It’s an interesting question, Jeremy, why those tests were done as they were, and not on skeletal muscle.
In medicinal chemistry, one of the main things that is done is that when one has a “lead compound,” some compound that has a desired activity, one makes some derivatives and analogues of it – changed versions of it – that are strategically planned so as to be likely to perhaps be better, and also to have synthetic organic chemists make perhaps 1000 or more other analogues and derivatives, more or less randomly according to what they happen to be able to make. So you now you have 1000 or more candidate molecules of which perhaps some are effective drugs having one or more useful advantages over the original lead compound.
What’s required next is an “assay” to pick out which of these compounds show promise. Ideally, this would be some simple test-tube experiment. For example, if you are designing a drug to be an enzyme inhibitor, it’s easy to determine in a test tube how well a compound inhibits the enzyme, so all 1000+ compounds can be screened quickly and inexpensively. Let’s say 50 look promising. The next step would be to run perhaps a mouse or rat assay and see how well the inhibitor works in the living animal. This is a more expensive step of course. Based on these results and further toxicological studies, and probably on other concerns such as formulations and stability, ultimately perhaps one of these 1000+ compounds you will deem suitable for human trials.
In the case of anabolic steroids, there was no test tube test. So the question was, how to test 1000 or more compounds in rats cheaply and quickly.
But test them for what?
What scientists were trying to do was what you always try to do if your lead compound has more than one activity. You try to develop analogues and derivatives that have only one of those activities, or at the very least, are more specific than the lead compound was.
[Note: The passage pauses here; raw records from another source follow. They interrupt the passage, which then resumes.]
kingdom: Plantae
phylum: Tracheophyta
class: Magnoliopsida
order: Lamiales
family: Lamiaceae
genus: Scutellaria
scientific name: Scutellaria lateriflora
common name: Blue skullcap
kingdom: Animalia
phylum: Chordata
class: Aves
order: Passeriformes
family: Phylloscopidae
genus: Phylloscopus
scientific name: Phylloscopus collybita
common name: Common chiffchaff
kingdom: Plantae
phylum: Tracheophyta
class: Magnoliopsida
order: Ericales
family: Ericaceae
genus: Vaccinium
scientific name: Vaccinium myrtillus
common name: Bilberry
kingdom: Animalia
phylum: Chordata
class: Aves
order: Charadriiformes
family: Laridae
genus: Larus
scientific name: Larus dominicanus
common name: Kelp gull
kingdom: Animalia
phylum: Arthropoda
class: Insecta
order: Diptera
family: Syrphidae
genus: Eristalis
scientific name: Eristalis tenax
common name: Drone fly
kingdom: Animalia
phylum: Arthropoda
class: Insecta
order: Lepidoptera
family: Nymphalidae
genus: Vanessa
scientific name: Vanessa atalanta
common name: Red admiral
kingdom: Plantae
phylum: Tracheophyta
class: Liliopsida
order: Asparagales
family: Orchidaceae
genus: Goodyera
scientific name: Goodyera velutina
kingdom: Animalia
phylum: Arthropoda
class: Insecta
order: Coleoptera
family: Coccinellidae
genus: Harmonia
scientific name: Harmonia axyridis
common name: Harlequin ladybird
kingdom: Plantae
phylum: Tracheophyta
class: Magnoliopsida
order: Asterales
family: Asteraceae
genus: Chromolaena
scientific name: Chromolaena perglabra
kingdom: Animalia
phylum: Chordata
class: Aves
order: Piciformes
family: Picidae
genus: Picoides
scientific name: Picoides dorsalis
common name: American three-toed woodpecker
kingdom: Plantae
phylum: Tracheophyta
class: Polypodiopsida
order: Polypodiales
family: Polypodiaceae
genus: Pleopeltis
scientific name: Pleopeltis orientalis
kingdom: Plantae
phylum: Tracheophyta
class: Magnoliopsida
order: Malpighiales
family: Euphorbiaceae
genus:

Scientists were hoping that the protein anabolic and the virilizing effects of testosterone were separate properties and potentially drugs could be developed that would have only, or at least mostly, just one or the other.
So, what was needed was a means to assay
potency both of something that was hoped to
be an indicator of potency in protein anabolism, and another that was hoped to be an indicator of potency in virilization.
A scientist named Hirshberger came up with the idea of injecting rats with anabolic steroids, then measuring growth of two of the very few organs which respond rapidly to androgens, namely the levator ani (which corresponds to the pubococcygeus or “PCG” muscle in humans) and the prostate. The first was hoped to be a good predictor of potency in protein anabolism and the second a good predictor of potency as a virilizing agent.
This assay was easily performed and different drugs did show a “better” ratio of activity than testosterone did, so the test was thought to be a success and well over 1000 compounds were screened that way.
Only problem is we now know that what was measured was simply potency in the levator ani of the rat and potency in the prostate of the rat. Not that much else was well predicted from these tests.
A Russian scientist developed a better assay involving cutting the gastrocenemius muscle of the rat, thus forcing the soleus (or perhaps it was vice versa) to do all the work as the rat was forced to run on a treadmill. This was a good assay but unfortunately was never widely adopted.